The Turner-Fischer Center put on the opera performance of Jules Massenet’s “Cendrillon,” Cinderella, on Friday, Nov. 11, and Sunday, Nov. 13, at the Shaver Theatre in the Music and Dramatic Arts Building.
James Byo, director of the School of Music, and Carl Prince Matthies, professor of music education, said the two performances featured the same cast, with LSU students in all onstage roles. Byo said the Turner-Fischer Center puts on four opera performances each year.
Byo said LSU opera is part of the School of Music and one of the best-noted opera programs in the United States at the college level, mentioning that it’s very popular because students know they can be involved in up to four fully staged operas within any academic year.
“LSU is a much-sought destination for serious opera singers,” Byo said.
Byo said there are six full-time voice faculty members that help teach and train the opera singers, as well as two full-time faculty members that are a part of the opera. He said these eight people all form the voice opera area and work together on setting up the opera productions.
He said “Cendrillon” is the second play of the year. The program performed “Viva Italia!” in September, which featured an array of individual scenes from famous Italian operas in a collage format. He said there will be two more performances in the Spring of 2023, with the first being Stephen Sondheim’s “A Little Night Music in March,” and the second being a double-header of “Derrick Wang’s Scalia/Ginsburg” and “Gilbert & Sullivan’s Trial by Jury.”
“Performance is part of what we do in the School of Music and is fundamental to our academic mission,” Byo said.
According to Byo, students getting degrees in the school of music are not only taking classes but also are involved in a performance program, opera being one of them. LSU students also have backstage roles like stage directing and costuming, in addition to being members of the opera. He stated that the members of the opera often help chip in backstage so the performances can be as high quality as possible.
“The school of music is a school by day and a performing arts organization,” Byo said.
Byo said that there are two major donors, John Turner and Jerry Fischer, who have given a $4 million investment to the LSU College of Music and Dramatic Arts. The Turner-Fischer Center for Opera was named after them.
Dugg McDonough, an associate professor of opera and artistic director of the Turner-Fischer Center for Opera at LSU for the College of Music and Dramatic Arts and School of Music, said the program is in a very enviable position because of Turner and Fischer. He said that without their help, the opera program might not be a nationally recognized program.
McDonough said their opera production is doing something different than many other productions. He said it’s based on a visit he made to a clock museum in Geneva, Switzerland. He was looking for a new way to do Cinderella when he was looking at the European clocks, and he thought they would make a very ornate setting and realized how important time is in the telling of Cinderella.
McDonough also bought a copy of the “Mother Goose Tales” in French and came across a “Cendrillon,” by Charles Perrault. He saw it was one of the early French tales of “Cinderella,” and its publication date is 1697, almost 200 years earlier than Massenet’s telling of “Cinderella.” He decided to combine both stories in an opera production.
The story starts with Cinderella at home with her family in the late 1800s. When she falls asleep with the Fairy Godmother, she time-travels back 200 years. She wakes up in the world of the prince who she meets in the elegant period of the 1600s.
“I am very unique and proud of that concept because I don’t think anyone has done it that way before,” McDonough said.

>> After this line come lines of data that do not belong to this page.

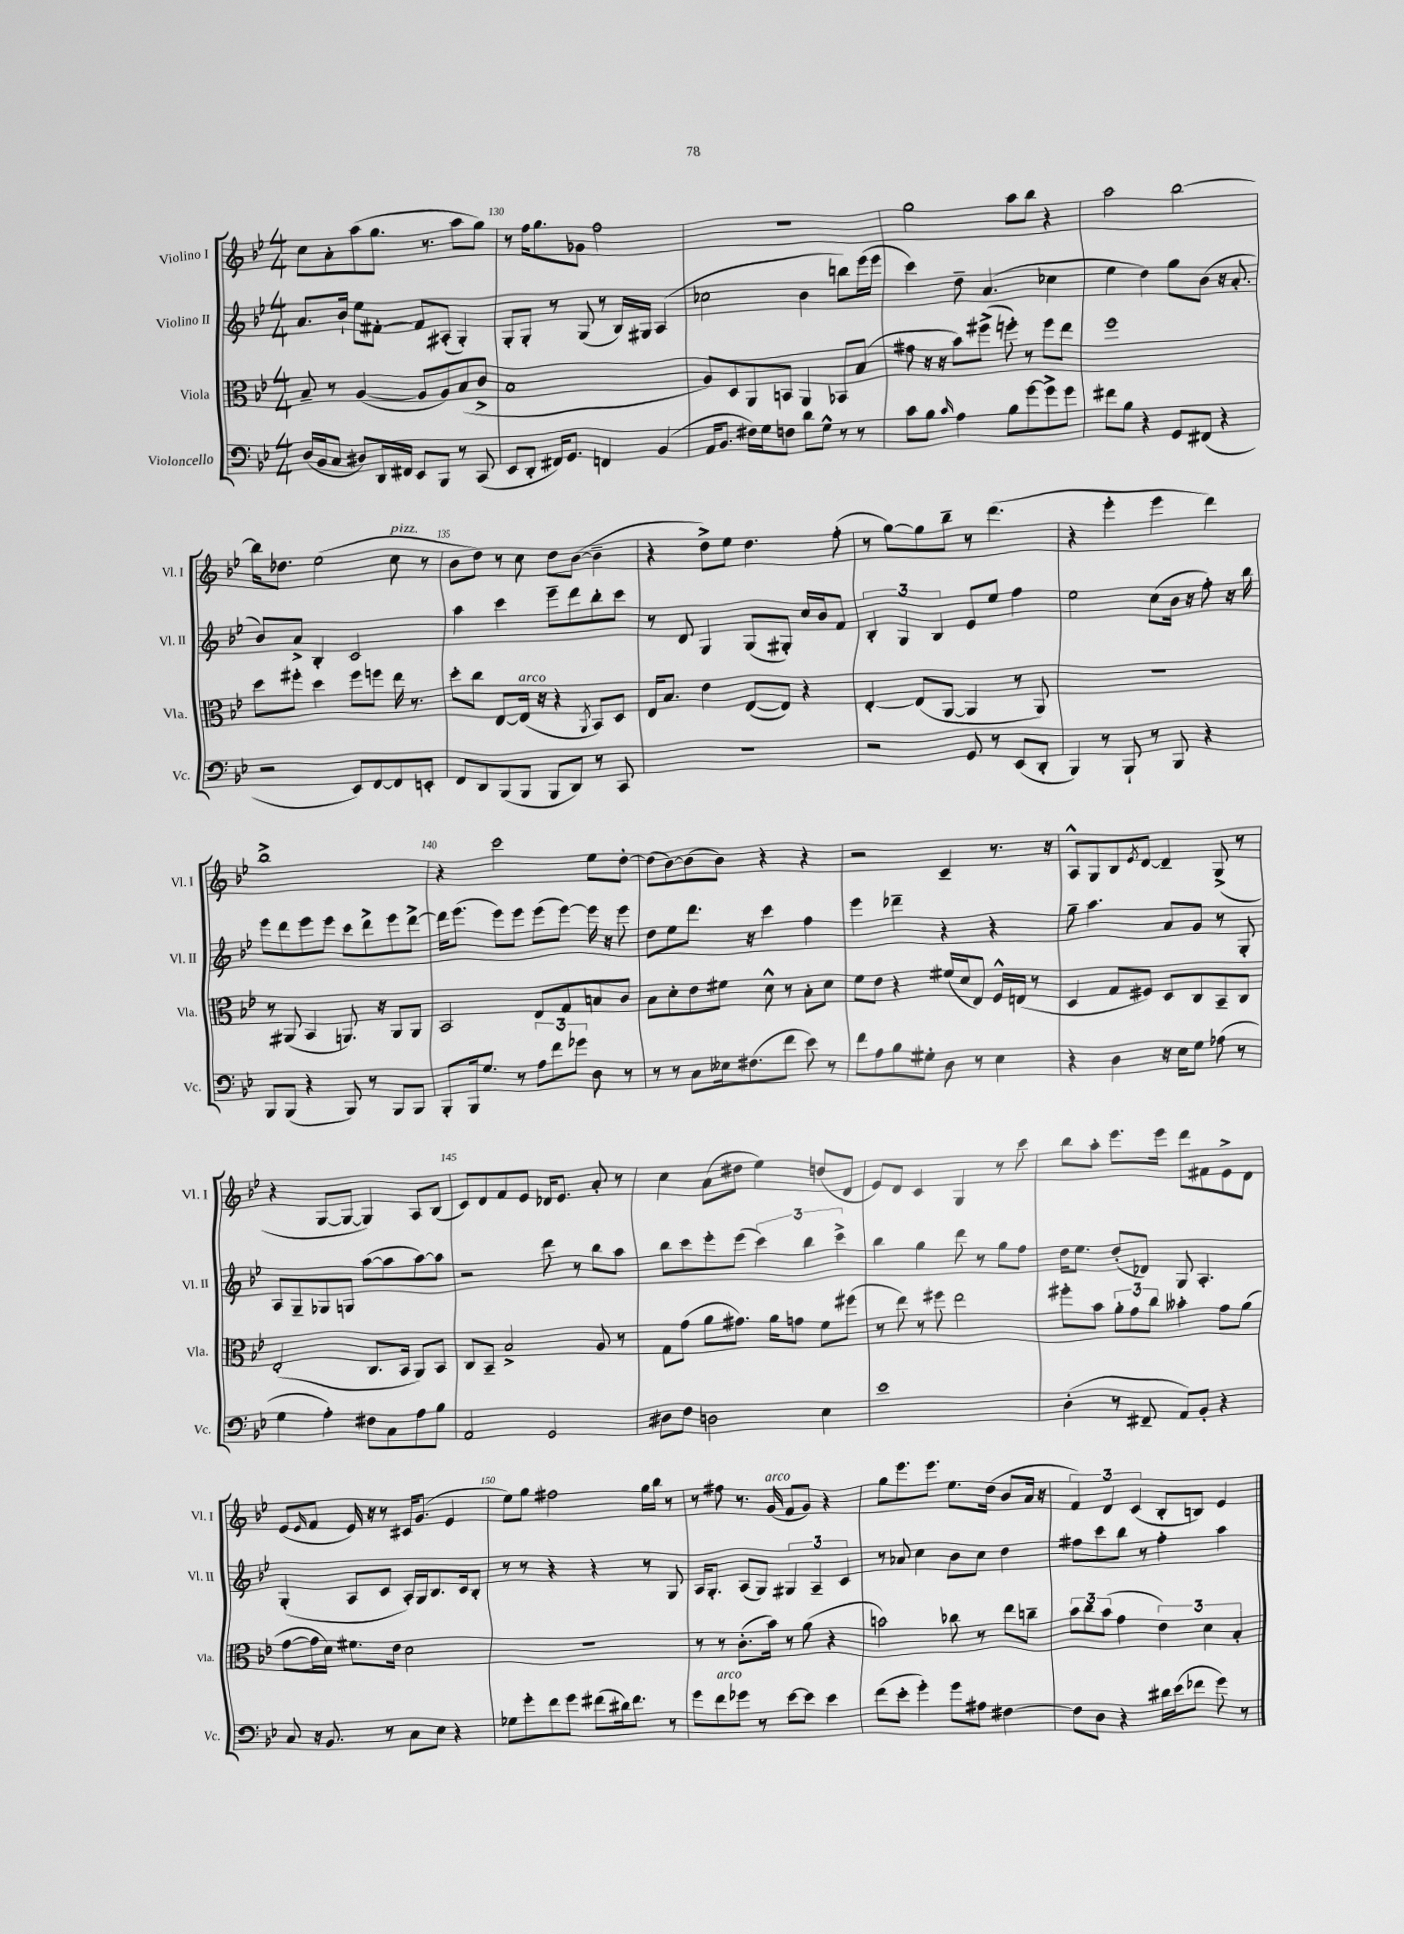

**kern	**kern	**kern	**kern
*staff4	*staff3	*staff2	*staff1
*clefF4	*clefC3	*clefG2	*clefG2
*k[b-e-]	*k[b-e-]	*k[b-e-]	*k[b-e-]
*M4/4	*M4/4	*M4/4	*M4/4
(16D	8B-~	8.a	8cc
16BB-	.	.	.
8C	8r	.	8a'
.	.	16b-`	.
8D#)	([4A	8ee-	(8aa
16DD	.	[8f#'	8.gg
16FF#	.	.	.
8EE-	8A]	8f#]	.
.	.	.	8.r
8BBB-	8A)	(8A#'	.
8r	(8B-	4G')	8aa
(8CC	8c^	.	8gg)
=	=	=	=
8EE-	1B-	8G'	8r
8DD'	.	8G'	16ff
.	.	.	8.gg
16FF#)	.	8r	.
8.GG	.	.	.
.	.	(8G	8g-
4FF	.	8r	2ff
.	.	16B-)	.
.	.	16G#	.
(4BB-	.	(4A	.
=	=	=	=
16AA	8A)	2cc-	1r
8.BB-	.	.	.
.	8D	.	.
16F#)	8AA	.	.
16G	.	.	.
8F	8BB	.	.
8d	4AA	4b-	.
8G^^	.	.	.
8r	8BB-	8bb)	.
8r	(8B-	(16eee-	.
.	.	16eee-	.
=	=	=	=
8c	8g#	4ccc)	2gg
8B-	16r	.	.
.	16r	.	.
16qqc	.	.	.
4A	8b-)	8dd~	.
.	(8ff#^	(4.a	.
8B-	8ff')	.	8aa
[8g	8r	.	8bb-
8g^]	8ff	4cc-	4r
8g	8ee-	.	.
=	=	=	=
8f#	1ff	4ee-	2aa
8B-	.	.	.
4r	.	4dd)	.
8GG	.	8gg	[2bb-
(8FF#	.	(8b-	.
4r	.	16r	.
.	.	8.a'	.
=	=	=	=
2r	8dd	8b-)	16bb-]
.	.	.	8.dd-
.	8ff#'	8a^	.
.	4dd	4B-'	(2ee-
8EE-)	8ff#	2c	.
[8FF	8ff	.	.
8FF]	16ee-	.	8cc
.	8.r	.	.
8EE'	.	.	8r
=	=	=	=
8FF	8dd'	4aa	8b-
8DD	8cc	.	8dd)
(8BBB-	[8E-	4ccc	8r
8BBB-	(16E-]	.	8cc
.	16r	.	.
8BBB-	4r	8eee-~	8dd
8DD)	.	8ddd	([8b-
.	8qAA	.	.
8r	8BB-)	8bb-'	4b-~]
8CC	8D	8ccc	.
=	=	=	=
1r	16E-	8r	4r
.	8.B-	.	.
.	.	8d	.
.	4e-	4G	8dd^)
.	.	.	8ee-
.	([8E-	(8G	4.dd
.	8E-])	8G#')	.
.	4r	16cc	.
.	.	16b-	.
.	.	8f	(8ff'
=	=	=	=
2r	[4E-'	6B-'	8r
.	.	.	[8gg)
.	.	6G	.
.	(8E-]	.	8gg]
.	.	6B-	.
.	[8AA	.	8bb-~
8GG	4AA]	8e-	8r
8r	.	8ee-	(4.ddd
(8EE-	8r	4ff	.
8DD'	8AA)	.	.
=	=	=	=
4BBB-)	1r	2ee-	4r
8r	.	.	4eee-'
8BBB-`	.	.	.
8r	.	(8cc	4eee-
8BBB-	.	16b-	.
.	.	16r	.
4r	.	8ff')	4ddd)
.	.	16r	.
.	.	16bb-	.
=	=	=	=
8BBB-	8r	8eee-	1bb-^
(8BBB-	(8AA#	8ddd	.
4r	4BB-	8eee-	.
.	.	8eee-	.
8BBB-)	8.AA)	8ccc	.
8r	.	8ddd^	.
.	16r	.	.
8BBB-	8AA	8eee-	.
8BBB-	8AA	[8ddd^	.
=	=	=	=
8BBB-'	2BB-	16ddd]	4r
.	.	(8.eee-	.
16BBB-	.	.	.
8.G	.	.	.
.	.	8eee-)	2ccc
8r	.	8eee-	.
12A	8E-	(8eee-	.
12f	.	.	.
.	8G	[8eee-)	.
12g-	.	.	.
8D	8B	16eee-]	8ee-
.	.	16r	.
8r	8c	8eee-	[8dd'
=	=	=	=
8r	8B-	8dd	(8dd]
8r	8d'	8ee-	[8b-)
8C	8e-	8.ddd	(8b-]
16E--	8f#	.	8b-)
(8.F#	.	16r	.
.	8d^^	4ccc	4r
8f	8r	.	.
8e-)	8B-'	4ff	4r
8r	8d	.	.
=	=	=	=
8f	8f	4eee-	2r
8A	8e-	.	.
8B-	4r	4ddd-~	.
8G#'	.	.	.
8D	(16f#	4r	4c~
.	16d	.	.
8r	8E-)	.	.
4E-	16F^^	4r	8.r
.	(16E	.	.
.	8r	.	.
.	.	.	16r
=	=	=	=
4r	4D	8gg~	8A^^
.	.	4.aa	8G
4D	8G	.	8B-
.	.	.	8qe-
.	8F#)	.	[8d
16r	8D	8a	4d~]
16E-	.	.	.
8G	8C	8g	.
(8A-	8BB-~	8r	(8G^
8r	8C	8G'	8r
=	=	=	=
4G	(2E-'	8A	4r
.	.	8G~	.
4A')	.	8G-	[8G
.	.	8G	8G_
8F#	8.C	([8aa	4G])
8C	.	8aa]	.
.	16BB-	.	.
8A	8AA)	[8aa)	8A
8B-	8BB-	8aa]	(8B-
=	=	=	=
2AA	8C	2r	8c)
.	8BB-~	.	8d
.	2B-^	.	8f
.	.	.	8e-
2GG	.	8ddd	16d-
.	.	.	8.e-
.	.	8r	.
.	8A	8bb-	8a'
.	8r	8aa	8r
=	=	=	=
8D#	8G	8bb-	4cc
8F	(8g	8ccc	.
2D	8a	8eee-'	(8a
.	8.g#)	(8eee-	8dd#
.	.	6ccc)	4ee-)
.	16a	.	.
.	8g	.	.
.	.	6bb-	.
4E-	8f	.	(8dd
.	.	6ccc^	.
.	(8ff#	.	8d
=	=	=	=
1e-	8r	4bb-	8e-)
.	8ee-)	.	8d
.	8r	4gg	4c
.	8ff#	.	.
.	2ee-	8ddd	4G
.	.	8r	.
.	.	8gg	8r
.	.	8ff	8ccc
=	=	=	=
(4D'	8ff#'	16dd	8bb-
.	.	8.ee-	.
.	8b-	.	8aa'
8r	12a'	(8dd'	8.eee-
.	12g	.	.
8FF#~	.	8d-)	.
.	12cc	.	.
.	.	.	16eee-
8AA)	4b--'	8G	8ddd
8BB-'	.	4.A'	8f#
4r	8g	.	8e-^
.	(8a	.	8d
=	=	=	=
8C	[8g	(4G'	(8e-
.	.	.	16qqe-
16r	16g]	.	8f
8.BB-	16d)	.	.
.	8.f#	8A	16e-)
.	.	.	16r
8r	.	8c	8r
.	16e-	.	.
8C	2d	16A')	16c#
.	.	16G	(8.g
8E-	.	8.B-	.
4r	.	.	4e-
.	.	16c	.
.	.	8B-'	.
=	=	=	=
8G-	1r	8r	8ee-)
8g'	.	8r	8gg
8f	.	4r	2ff#
8g	.	.	.
(8f#	.	4r	.
16d#)	.	.	.
8.f#	.	.	.
.	.	8r	16gg
.	.	.	16bb-
8r	.	8G	8r
=	=	=	=
8g	8r	16A	8r
.	.	8.G'	.
8f	8r	.	8ff#
8g-	(8.c'	(8A	8.r
8r	.	8G)	.
.	16b-)	.	(16g
[8e-	8r	6G#	8f
8e-]	(8a	.	8g)
.	.	6A~	.
4e-	4r	.	4r
.	.	6c	.
=	=	=	=
(8f	2b)	8r	8gg
8e-'	.	8a-	8.eee-
4g')	.	4cc	.
.	.	.	8.eee-
8g	8cc-	8b-	8.ee-
8A#	8r	8cc	.
.	.	.	(16dd
[4F#	8ee-	4dd	8b-
.	8cc~	.	16a
.	.	.	16r
=	=	=	=
8F#]	12b-	8ff#	6f)
.	12cc	.	.
8D	.	8ccc	.
.	(12b-	.	6d
4r	4g	8bb-	.
.	.	.	(6c
.	.	8r	.
16d#	6e-)	4ff#'	8B-'
(16e-	.	.	.
8f-	.	.	8B)
.	6d	.	.
8g)	.	4aa	4e-
.	6B-'	.	.
8r	.	.	.
==	==	==	==
*-	*-	*-	*-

McDonough said the opera program has won 13 national awards coming from different organizations. He said there are many famous alumni, including soprano Lisette Oropesa. The program has students performing all the way from the San Francisco Opera to opera in Europe and Berlin.
For the future, McDonough said he wants to see even more scholarships given to students that could help bring good singers into the program and more financial support to help the productions stay at a top-notch level for students. He also said he would like to hire a composer to write an opera for the Turner-Fischer Center with the students in mind.
Cullen Sadler, the marketing coordinator of the College of Music and Dramatic Arts, said “Cendrillon” is an operatic rendition of the Cinderella fairy tale, presented in four acts and sung in French with English supertitles.
Sadler said all of the performers in this production are LSU students at both the undergraduate and graduate levels. He also said the orchestra is mostly LSU students as well as LSU faculty members of the opera community.
Sadler said that while the opera encourages in-person attendance, they recognize that the pandemic has changed this. Yet, Sadler said he feels in-person is the best way to experience the opera, and the College of Music and Dramatic Arts is always looking for ways to evolve its productions and invest in resources with new delivery methods that bring the art of opera to the audience.
Sadler said last year, the Turner-Fischer Center and LSU Symphony Orchestra put together the “Operafest!”, which was a concert of famous opera scenes. Sadler said the audience could go to the Union Theater to see it in person, tune in to the live stream, or watch the recording posted later on its YouTube channel.
Sadler said “Cendrillon” is a great point of entry for those who have never experienced opera.
“It is a great point of entry for someone who has yet to experience this incredible fusion of musical and theatrical pursuits,” Sadler said.